_Requirement_: Please give all of the data again, character for character, and drop the pictures.

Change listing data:

****************************************

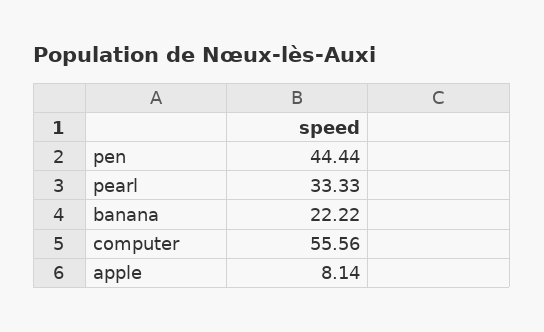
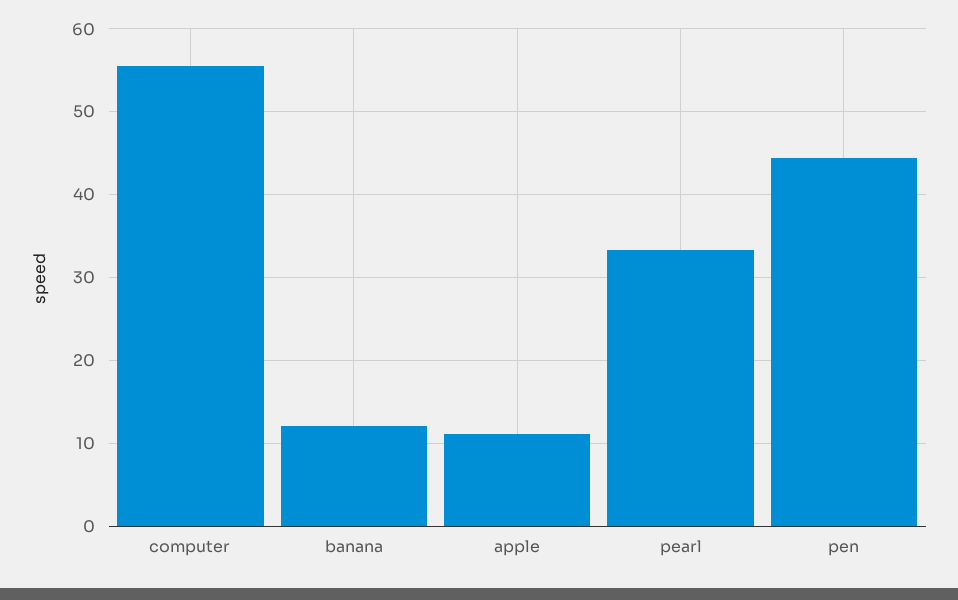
  {
    "pen": 44.44,
    "pearl": 33.33,
-   "banana": 22.22,
+   "banana": 12,
    "computer": 55.56,
-   "apple": 8.14
+   "apple": 11
  }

****************************************

_Reply to the task_:
  {
    "pen": 44.44,
    "pearl": 33.33,
-   "banana": 22.22,
+   "banana": 12,
    "computer": 55.56,
-   "apple": 8.14
+   "apple": 11
  }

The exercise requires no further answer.